-------- DATA IN THIS EXERCISE
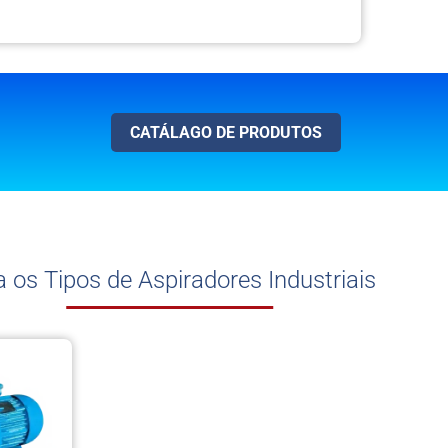
Ventilador Siroco
Embutido VSEE
Ventilador Siroco VSE
Motobomba Centrífu
de Imersão
CATÁLAGO DE PRODUTOS
Bomba para Tintas
Bombas para Impress
Bombas para Máquin
Operatrizes
a os Tipos de Aspiradores Industriais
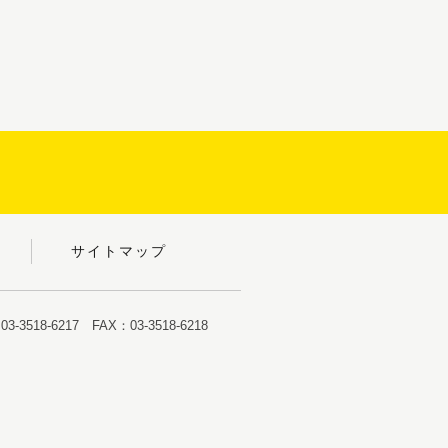
サイトマップ
-3518-6217 FAX：03-3518-6218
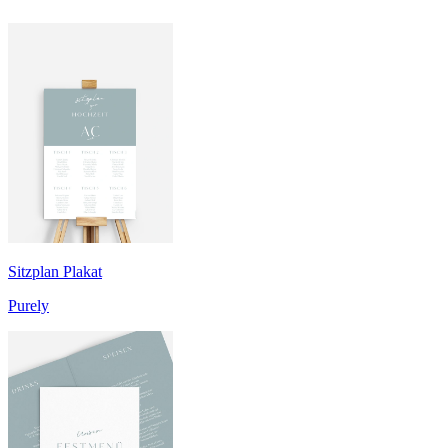
Sitzplan Plakat
Purely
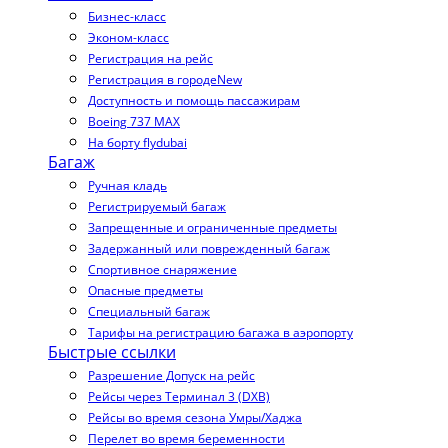
Бизнес-класс
Эконом-класс
Регистрация на рейс
Регистрация в городе
New
Доступность и помощь пассажирам
Boeing 737 MAX
На борту flydubai
Багаж
Ручная кладь
Регистрируемый багаж
Запрещенные и ограниченные предметы
Задержанный или поврежденный багаж
Спортивное снаряжение
Опасные предметы
Специальный багаж
Тарифы на регистрацию багажа в аэропорту
Быстрые ссылки
Разрешение Допуск на рейс
Рейсы через Терминал 3 (DXB)
Рейсы во время сезона Умры/Хаджа
Перелет во время беременности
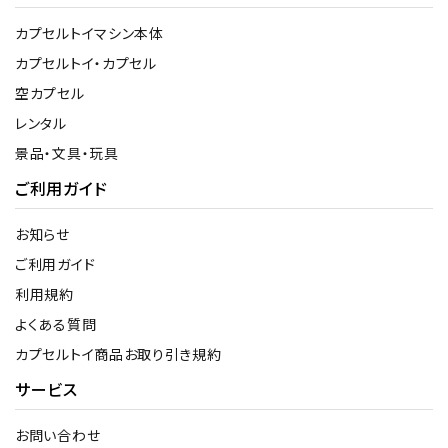
カプセルトイマシン本体
カプセルトイ・カプセル
空カプセル
レンタル
景品・文具・玩具
ご利用ガイド
お知らせ
ご利用ガイド
利用規約
よくある質問
カプセルトイ商品お取り引き規約
サービス
お問い合わせ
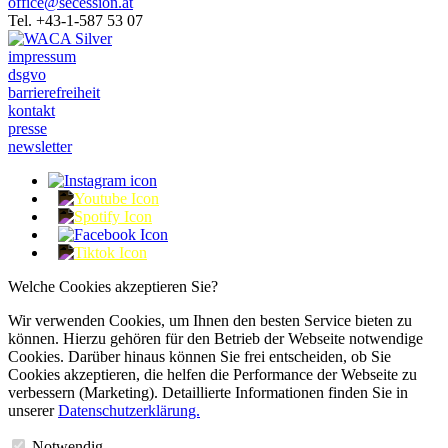
office@secession.at
Tel. +43-1-587 53 07
impressum
dsgvo
barrierefreiheit
kontakt
presse
newsletter
Welche Cookies akzeptieren Sie?
Wir verwenden Cookies, um Ihnen den besten Service bieten zu
können. Hierzu gehören für den Betrieb der Webseite notwendige
Cookies. Darüber hinaus können Sie frei entscheiden, ob Sie
Cookies akzeptieren, die helfen die Performance der Webseite zu
verbessern (Marketing). Detaillierte Informationen finden Sie in
unserer
Datenschutzerklärung.
Notwendig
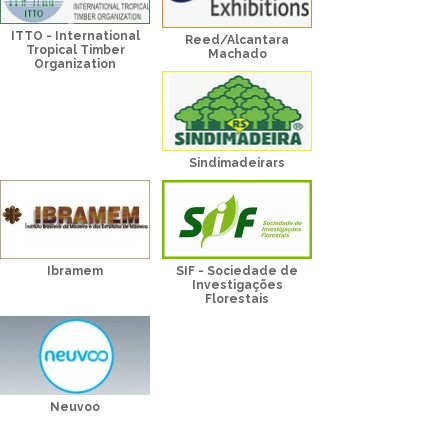
ITTO - International
Reed/Alcantara
Tropical Timber
Machado
Organization
Sindimadeirars
Ibramem
SIF - Sociedade de
Investigações
Florestais
Neuvoo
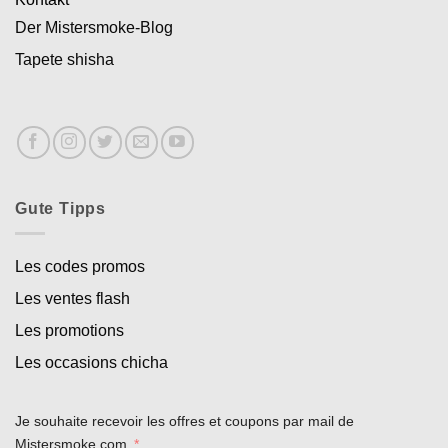
Der Mistersmoke-Blog
Tapete shisha
Gute Tipps
Les codes promos
Les ventes flash
Les promotions
Les occasions chicha
Je souhaite recevoir les offres et coupons par mail de
Mistersmoke.com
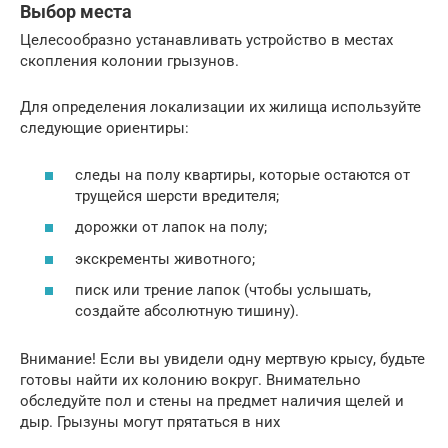
Выбор места
Целесообразно устанавливать устройство в местах
скопления колонии грызунов.
Для определения локализации их жилища используйте
следующие ориентиры:
следы на полу квартиры, которые остаются от
трущейся шерсти вредителя;
дорожки от лапок на полу;
экскременты животного;
писк или трение лапок (чтобы услышать,
создайте абсолютную тишину).
Внимание! Если вы увидели одну мертвую крысу, будьте
готовы найти их колонию вокруг. Внимательно
обследуйте пол и стены на предмет наличия щелей и
дыр. Грызуны могут прятаться в них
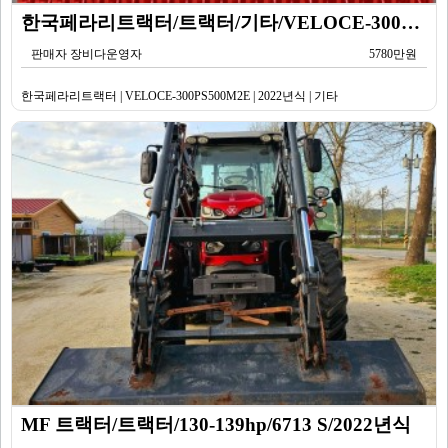
한국페라리트랙터/트랙터/기타/VELOCE-300PS500M2E/2022년식
판매자 장비다운영자
5780만원
한국페라리트랙터 | VELOCE-300PS500M2E | 2022년식 | 기타
MF 트랙터/트랙터/130-139hp/6713 S/2022년식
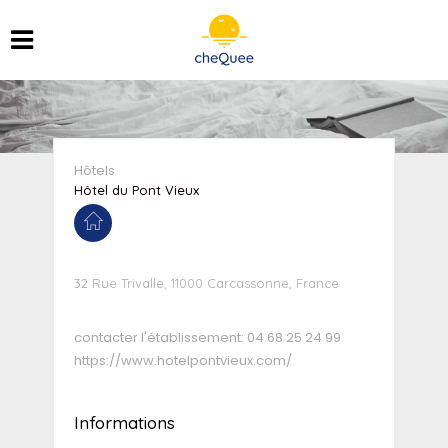
Hôtels
Hôtel du Pont Vieux
32 Rue Trivalle, 11000 Carcassonne, France
contacter l'établissement:
04 68 25 24 99
https://www.hotelpontvieux.com/
Informations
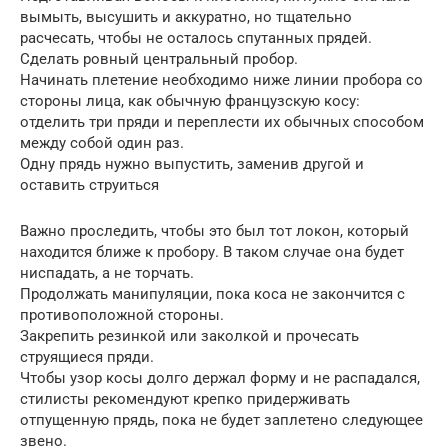
вымыть, высушить и аккуратно, но тщательно
расчесать, чтобы не осталось спутанных прядей.
Сделать ровный центральный пробор.
Начинать плетение необходимо ниже линии пробора со
стороны лица, как обычную французскую косу:
отделить три пряди и переплести их обычных способом
между собой один раз.
Одну прядь нужно выпустить, заменив другой и
оставить струиться
Важно проследить, чтобы это был тот локон, который
находится ближе к пробору. В таком случае она будет
ниспадать, а не торчать.
Продолжать манипуляции, пока коса не закончится с
противоположной стороны.
Закрепить резинкой или заколкой и прочесать
струящиеся пряди.
Чтобы узор косы долго держал форму и не распадался,
стилисты рекомендуют крепко придерживать
отпущенную прядь, пока не будет заплетено следующее
звено.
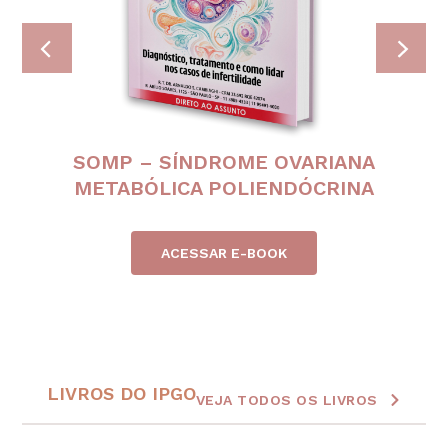
SOMP – SÍNDROME OVARIANA
METABÓLICA POLIENDÓCRINA
ACESSAR E-BOOK
LIVROS DO IPGO
VEJA TODOS OS LIVROS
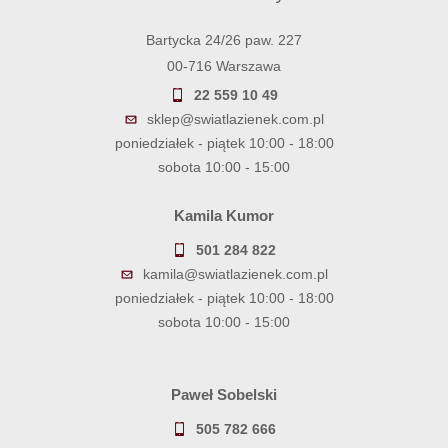
Bartycka 24/26 paw. 227
00-716 Warszawa
22 559 10 49
sklep@swiatlazienek.com.pl
poniedziałek - piątek 10:00 - 18:00
sobota 10:00 - 15:00
Kamila Kumor
501 284 822
kamila@swiatlazienek.com.pl
poniedziałek - piątek 10:00 - 18:00
sobota 10:00 - 15:00
Paweł Sobelski
505 782 666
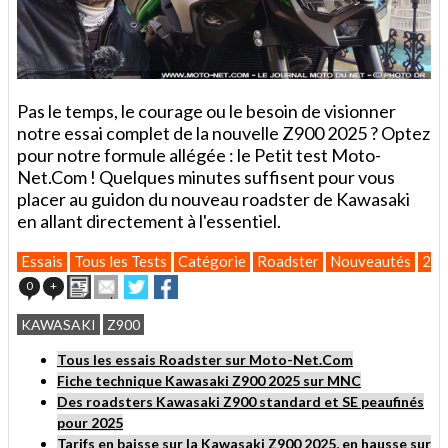
Pas le temps, le courage ou le besoin de visionner
notre essai complet de la nouvelle Z900 2025 ? Optez
pour notre formule allégée : le Petit test Moto-
Net.Com ! Quelques minutes suffisent pour vous
placer au guidon du nouveau roadster de Kawasaki
en allant directement à l'essentiel.
Essais
Tous les Tests
Catégorie
Roadster
Nouveautés
20
Imprimer
Envoyer
Partager
Partager
0
+
cet
sur
sur
article
Twitter
Facebook
KAWASAKI
Z900
à
un
Tous les essais Roadster sur Moto-Net.Com
ami
Fiche technique Kawasaki Z900 2025 sur MNC
Des roadsters Kawasaki Z900 standard et SE peaufinés
pour 2025
Tarifs en baisse sur la Kawasaki Z900 2025, en hausse sur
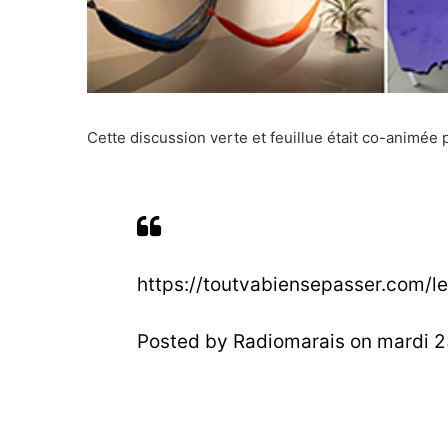
Cette discussion verte et feuillue était co-animée 
https://toutvabiensepasser.com/l
Posted by
Radiomarais
on
mardi 2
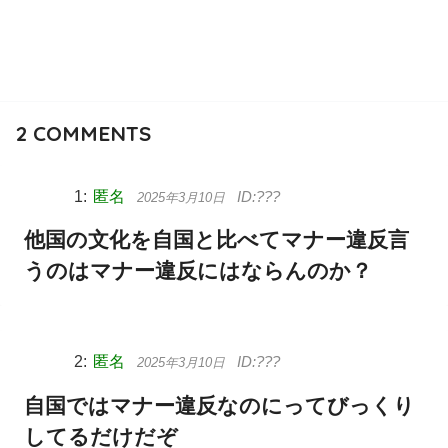
2
COMMENTS
匿名
2025年3月10日
他国の文化を自国と比べてマナー違反言
うのはマナー違反にはならんのか？
匿名
2025年3月10日
自国ではマナー違反なのにってびっくり
してるだけだぞ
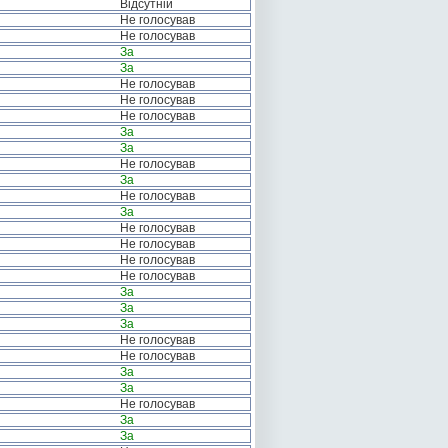
Відсутній
Не голосував
Не голосував
За
За
Не голосував
Не голосував
Не голосував
За
За
Не голосував
За
Не голосував
За
Не голосував
Не голосував
Не голосував
Не голосував
За
За
За
Не голосував
Не голосував
За
За
Не голосував
За
За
----------------
▶ **EXERCISE**: Rewrite the lines from "вымыть, высушить и аккуратно, но тщательно" through "Одну прядь нужно выпустить, заменив другой и", putting "косичку" in place of "косу" and leaving all else unchanged.

▶ **SOLUTION FOR THIS EXERCISE**:
вымыть, высушить и аккуратно, но тщательно
расчесать, чтобы не осталось спутанных прядей.
Сделать ровный центральный пробор.
Начинать плетение необходимо ниже линии пробора со
стороны лица, как обычную французскую косичку:
отделить три пряди и переплести их обычных способом
между собой один раз.
Одну прядь нужно выпустить, заменив другой и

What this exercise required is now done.